Along the side of the road there are large rocks painted white to mark where the tarmac ends. Now these rocks are about the size of an upright rugby ball, you know, how they leave them when Pat Lambie’s about to score off a penalty. Except they don’t fly when you kick them, they’d stub your toe like nothing else.

As you got closer to the summit the landscape changed. The lush green fields turned into scrubby plains. I’d been admiring the view when I looked up and saw a tour bus coming towards me down the narrow road. I flinched, and pulled the wheel to the right and rolled my wheel into one of these boulders. The wheel ripped and the rim scrapped along the road.

I do know how to change a tyre, but I panicked for a moment. I had no phone and my French is pas très bon. So I prayed. On an Island where almost all the towns are named Saint-something, God must be around somewhere. And you know I was feeling quite religious, I’d been saying ‘merci, merci’ all day.

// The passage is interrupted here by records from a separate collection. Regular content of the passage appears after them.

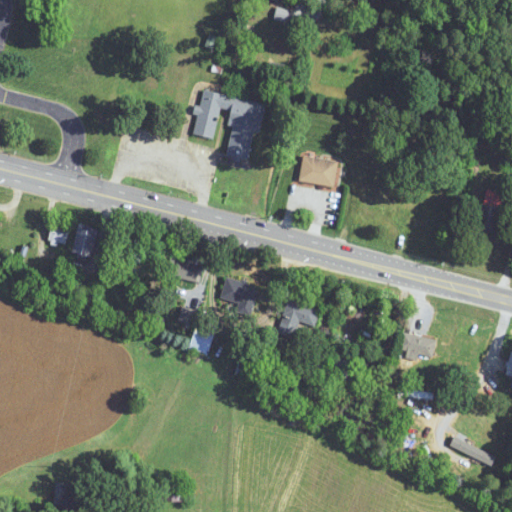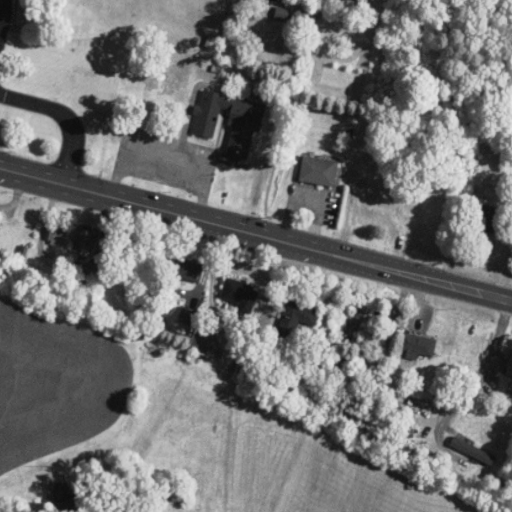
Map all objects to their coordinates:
building: (278, 0)
road: (25, 97)
building: (230, 120)
building: (319, 170)
road: (137, 201)
building: (491, 210)
building: (59, 232)
building: (85, 241)
building: (132, 249)
road: (393, 268)
building: (186, 269)
building: (241, 295)
building: (187, 315)
building: (297, 317)
building: (202, 342)
building: (419, 344)
building: (339, 368)
building: (508, 368)
road: (483, 374)
building: (172, 490)
building: (65, 499)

I always believe in moments of disaster that God is involved, that he is trying to teach me some lesson or punish me. I hardly ever admit that this is not really divine intervention; this is a spectacular human blunder.

A minivan moving in the opposite direction stopped and four or five people got out to see what had happened. I asked if any of them spoke English and one stepped forward to help. The men amongst them helped me take off the wounded tyre.

As one bent down to turn jack, he asked ‘is you married?’. His eyes were dark and his lashes long, and – other than the safari hat he had tied up under his chin – he was well dressed.

‘No,’ I said.

‘Ah,’ he said, and looked up from under the brim of his hat. ‘This man,’ and he gestured to a friend standing next to him, wearing running shorts that must be un peu plus petit than his swimming trunks because his tan line was clear across his thighs, ‘is looking for a pretty wife. And he is a very good driver.’

When the biscuit tyre was on the car and it had been lowered off its tiptoes back onto the road, I turned away from the volcano and made my way slowly back to the hotel.

The rental company confirmed that I was responsible for righting the damage, and asked if the whole car ‘was kaput?’ I told them no, but I was.

This trip was meant to be about the culture, not about la voiture. But the garage would have to wait until the morning.

I bought myself a croissant and an orangina and sat for a while on the black beach in Saint Leu. Then I went to meet Jean again to find out what my timetable of shows would involve.  

I met one of the other journalists: Julie, from France. She was tired from her flight and her glasses were slipping down her nose I drove her back to the hotel.

I had supper at the hotel, the only advantage of which is that I can have a drink (which by then I needed) without worrying about doing further damage on the roads. And once again, I slipped into the clean sheets of my bed.